Kendra stopped as she spotted Griffin across the room, waving a remote in his hand as he delivered projected PowerPoint slides to a small group. “That’s the dream team?”
“Yep.”
“Tell me about them.”
“Now?”
“Yes. I’d like to know something about them before we meet. Fill me in.”
“Well, Griffin already told you about Richard Gale. That’s the tall guy with the bushy eyebrows. He’s with the Bureau in New York City. Griffin wasn’t kidding when he said Gale wasn’t a people person. He’s managed to insult just about everyone here already.”
“Including you?”
Metcalf ran his hands through his thick, somewhat unruly hair. “Oh, yeah. He thought my hair style showed a flaw in my character, a lack of precision.”
“Hmm. He may have a point there.”
“Nice. The guy standing next to him, the thin one with the curly hair? That’s Edward Roscoe, he’s a homicide detective with the LAPD. He’s laid-back and kind of quiet. He cracked the Echo Park murders in LA a few years back.”

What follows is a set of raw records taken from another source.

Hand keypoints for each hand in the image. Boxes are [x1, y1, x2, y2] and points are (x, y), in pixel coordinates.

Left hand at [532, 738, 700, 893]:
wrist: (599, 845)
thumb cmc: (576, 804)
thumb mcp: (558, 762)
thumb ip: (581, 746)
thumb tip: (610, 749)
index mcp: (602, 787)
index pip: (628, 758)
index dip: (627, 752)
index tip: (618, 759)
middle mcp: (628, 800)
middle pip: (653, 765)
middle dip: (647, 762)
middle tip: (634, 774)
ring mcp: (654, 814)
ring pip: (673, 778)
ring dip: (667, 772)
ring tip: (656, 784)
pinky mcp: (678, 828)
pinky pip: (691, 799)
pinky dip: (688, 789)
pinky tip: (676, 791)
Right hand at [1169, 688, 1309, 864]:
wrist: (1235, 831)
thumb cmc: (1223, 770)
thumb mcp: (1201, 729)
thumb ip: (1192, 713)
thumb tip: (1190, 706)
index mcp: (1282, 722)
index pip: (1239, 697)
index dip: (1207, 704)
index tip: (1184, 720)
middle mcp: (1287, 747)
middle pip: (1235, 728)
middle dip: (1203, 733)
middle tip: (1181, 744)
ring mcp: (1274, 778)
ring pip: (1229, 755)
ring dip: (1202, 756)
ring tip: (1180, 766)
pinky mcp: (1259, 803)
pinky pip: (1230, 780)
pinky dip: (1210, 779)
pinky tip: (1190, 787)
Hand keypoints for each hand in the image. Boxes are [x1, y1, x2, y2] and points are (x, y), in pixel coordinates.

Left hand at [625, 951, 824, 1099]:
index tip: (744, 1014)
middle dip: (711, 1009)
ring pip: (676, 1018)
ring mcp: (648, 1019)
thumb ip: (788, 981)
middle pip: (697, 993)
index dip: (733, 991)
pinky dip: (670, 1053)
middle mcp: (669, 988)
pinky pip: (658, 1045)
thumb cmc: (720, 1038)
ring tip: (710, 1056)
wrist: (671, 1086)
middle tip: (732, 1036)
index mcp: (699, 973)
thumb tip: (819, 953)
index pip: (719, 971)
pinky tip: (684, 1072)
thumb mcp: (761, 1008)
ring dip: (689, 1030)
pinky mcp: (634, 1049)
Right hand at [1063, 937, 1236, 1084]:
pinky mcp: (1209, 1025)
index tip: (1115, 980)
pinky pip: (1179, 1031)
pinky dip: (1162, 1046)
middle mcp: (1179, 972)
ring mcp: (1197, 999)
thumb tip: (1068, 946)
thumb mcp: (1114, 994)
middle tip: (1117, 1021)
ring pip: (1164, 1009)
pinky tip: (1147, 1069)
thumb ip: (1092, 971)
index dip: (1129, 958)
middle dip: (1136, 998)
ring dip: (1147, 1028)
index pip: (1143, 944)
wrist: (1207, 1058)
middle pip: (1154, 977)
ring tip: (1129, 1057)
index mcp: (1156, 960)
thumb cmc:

Kendra nodded. “I remember that … Wasn’t there a movie?”
“Yeah, a really crappy one. Roscoe was played by Matthew McConaughey.”
“Interesting.”
“Not to McConaughey. He still trash-talks the movie on talk shows.”
“Yeah? And who’s the older man with the buzz cut?”
“That’s Arnold Huston, Washington, D.C., homicide. Old school all the way. I offered him a desk with an Ethernet port, and he told me he hates computers. But he’s great at witness interviews. Huston can pull more out of a witness than just about anyone. People like and trust him.”